— Start PAGE EXTRACT —

The ultimate judgment isn’t to focus on the small current aspects that we see now, this very moment, even in just the time that has passed, is the slightest spec of an instant, and relative to how much more time there will be, all time from the beginning to now is as much the briefest spec. How can we judge all of that by such an obviously tiny sample? And yet, even in this tiniest of samples, I see beauty and I see things only getting better in the grand scheme. Let’s reserve judgment of all life, of all of creation, until we’ve seen it all. In a few million years, chances are our descendants will not recognize us, muchless see us as anything more than a step toward them, as they are only a small step toward their descendants many years hence. If we are far from complete, how can we judge the totality of creation from it in an unfinished form?

In my view the majority of theistic evolutionists, whether they like it or not, are being anti-scientific because for god to guide the evolution is effectively to say that god alters what happens - i.e. we have survival of the lesser fit.

Sorry, that’s silly.

There is, however, a cunning loophole they can use, which I heard expounded by Simon Conway-Morris, who I namedrop because I beat him at a drinking game once. Said loophole is that of convergent evolution. The god can sit back and let everything actually happen by cahnce, because whatever occurs nature is going to come up with more or less the same solutions so god doesn’t necessarily know that humans will result, but he knows something very human like will emerge.

(At what point souls come into this doesn’t seem to be stated).

It’s beautifully silly, but that kind of goes with the territory.

These posts came up as I was drafting, since I got distracted. Probably won’t make the edit window, so I’ll just repost.

I don’t generally call myself a theistic evolutionist. I believe in God, but as I tried to explain, I don’t think God is mucking around in evolution, and I don’t think his existence adds or detracts anything from the explanation that evolution offers. The only part where God is even at all related is in setting up some state from which that process runs and, as far as evolution is concerned, it doesn’t matter if that state was randomly generated or not. All that matters is that there was some initial state and it proceeded from there. Ultimately, the nature of God is an orthogonal concept to science.

I see this sort of argument often, but I don’t really understand what point it’s trying to make. Yes, an interventionist God, as one draw from a fairly literal interpretation of the Bible, or other scriptures, does fly in the face of modern science. But you’re not going to see many people, other than perhaps intelligent design types, who would argue that evolution would proceed, but with regular intervention from God. It makes no sense. If anything, an interventionalist God not only flies in the face of science, but flies in the face of his very nature, because an all powerful, all knowing God… why would he need to keep correcting himself?

That is, nature is the way it is because that is the way it is. Science is going to tell you what the natural laws are but, as far as we know, there isn’t really a good reason why the laws of physics are the way they are and not some other way. We can tell you what they are, and draw all kinds of interesting facets and results from that, but as far as why, there’s a whole bunch of different explanations.

In my view, trying to understand the nature of God to have a better understanding of science is a fruitless endeavor, it’s like trying to understand the introduction of the dunk on revolutionizing basketball… by learning about James Naismith’s children. You can only understand those implications in that context, but you might very well get some understanding into WHY he created the game and WHY those rules were what they were when he created the game by understanding more about the man who created it.

— End PAGE EXTRACT —

WRITTEN REQUEST A:
Answer these questions about the discussion of God and evolution:
(i) Whose explanation of the convergent evolution loophole does the writer say they heard?
(ii) At what did the writer once beat that person?
(iii) What kind of concept does the post beginning "I don’t generally call myself a theistic evolutionist" call the nature of God in relation to science?
WRITTEN REQUEST B:
Rewrite the discussion of God and evolution from "That is, nature" up to and including "of different explanations.", putting "laws of chemistry" in place of "laws of physics".

— Start PROVIDED MATERIAL —

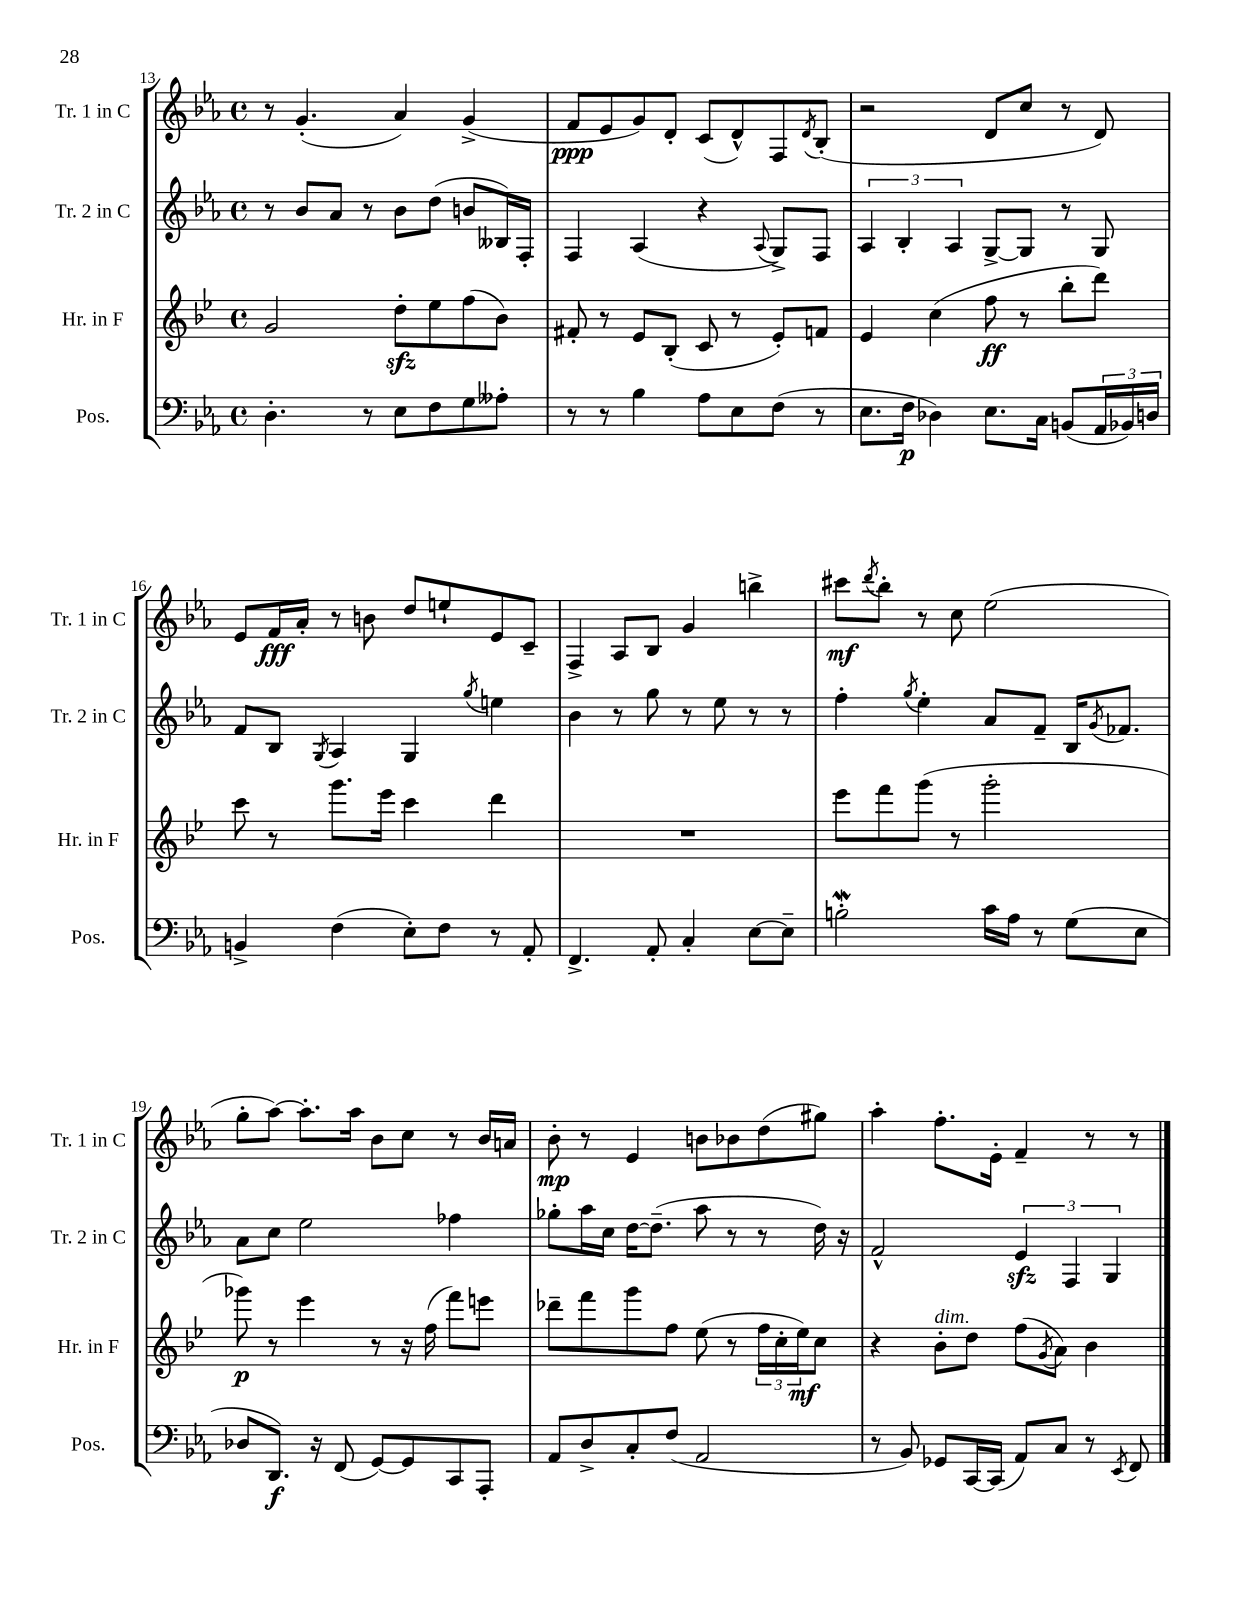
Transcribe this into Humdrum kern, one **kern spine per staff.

— End PROVIDED MATERIAL —

CORRECT OUTPUT A:
(i) Simon Conway-Morris
(ii) A drinking game
(iii) An orthogonal concept

CORRECT OUTPUT B:
That is, nature is the way it is because that is the way it is. Science is going to tell you what the natural laws are but, as far as we know, there isn’t really a good reason why the laws of chemistry are the way they are and not some other way. We can tell you what they are, and draw all kinds of interesting facets and results from that, but as far as why, there’s a whole bunch of different explanations.